The UK government's controversial relationship with Saudi Arabia came under renewed scrutiny on Saturday after it emerged government departments were escalating efforts to win lucrative public contracts in the country.
In documents obtained by the Observer, the government encouraged British companies to bid for contracts in health, security, defence and justice. The documents also identify the autocratic kingdom as a "priority market" for business.
The gulf state -- which observes sharia law -- makes routine use of crucifixion, beheadings and public flogging. Amnesty International says the country executed 175 people over the last year. Crimes punishable by death under Saudi's penal system include adultery.
Maya Foa, director of Reprieve's death penalty team, told the Observer: "It's becoming increasingly clear that ministers are bent on ever close ties with the world's most notorious human rights abuser... ministers must urgently come clean about the true extent of our agreements with Saudi Arabia and other repressive regimes."

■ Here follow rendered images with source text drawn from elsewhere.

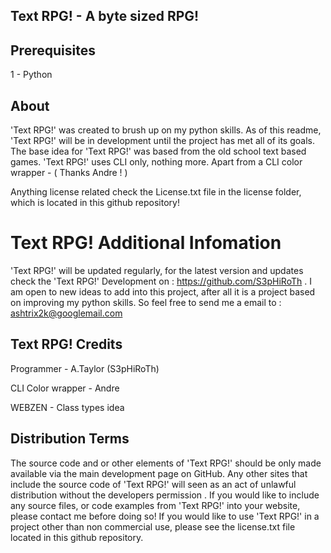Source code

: Text RPG! - A byte sized RPG!
------------------



Prerequisites
--------------

1 - Python


About
------------------
'Text RPG!' was created to brush up on my python skills. As of this readme, 'Text RPG!' will be in development until the project has met all of its goals.
The base idea for 'Text RPG!' was based from the old school text based games. 'Text RPG!' uses CLI only, nothing more. Apart from a CLI color wrapper - ( Thanks Andre ! )

Anything license related check the License.txt file in the license folder, which is located in this github repository!


Text RPG! Additional Infomation
===========

'Text RPG!' will be updated regularly, for the latest version and updates check the 'Text RPG!' Development on : https://github.com/S3pHiRoTh .
I am open to new ideas to add into this project, after all it is a project based on improving my python skills. So feel free to send me a email to : ashtrix2k@googlemail.com

Text RPG! Credits
--------------

Programmer - A.Taylor (S3pHiRoTh)

CLI Color wrapper - Andre

WEBZEN - Class types idea

Distribution Terms
--------------

The source code and or other elements of 'Text RPG!' should be only made available via the main development page on GitHub. Any other sites that include the source code of 'Text RPG!' will seen as an act of unlawful distribution without the developers permission . If you would like to include any source files, or code examples from 'Text RPG!' into your website, please contact me before doing so! If you would like to use 'Text RPG!' in a project other than non commercial use, please see the license.txt file located in this github repository.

Earlier this week the government cancelled a contract with the kingdom worth £5.9m that would have seen the Ministry of Justice provide the country with prison services. The Times reported that Michael Gove, the recently appointed Justice Secretary, wanted to scrap the contract for some time, but was blocked by doing so.
The Foreign Office in particular was said to be worried that cancelling such a contract would have wider diplomatic ramifications for Britain's relationship with the country.
Announcing the decision to drop the bid, the Prime Minister's official spokeswoman said: "This bid to provide the additional training to Saudi Arabia has been reviewed and the government has decided that it won't be proceeding with the bid. The review has been on-going following the decision that was announced earlier in September to close down the Just Solutions International branch of the Ministry of Justice that was providing some of these services.
"We will continue to engage and work with the Saudis on human rights issues, political reform and will continue to raise concerns where we have them.
The country is also facing questions over the well-being of 74-year-old British citizen, Karl Andree. Andree has been sentenced to 350 lashes as part of a punishment imposed after bottles of homemade wine were reportedly found in his possession. His family have said Andree is already weak as a result of cancer and fear the public flogging will kill him.
Human rights groups are also concerned over the sale of arms and security services to the regime. According to research conducted by Campaign Against Arms Trade, the UK has licensed £4bn of arms sales to Saudi Arabia since the Conservatives came to power in 2010.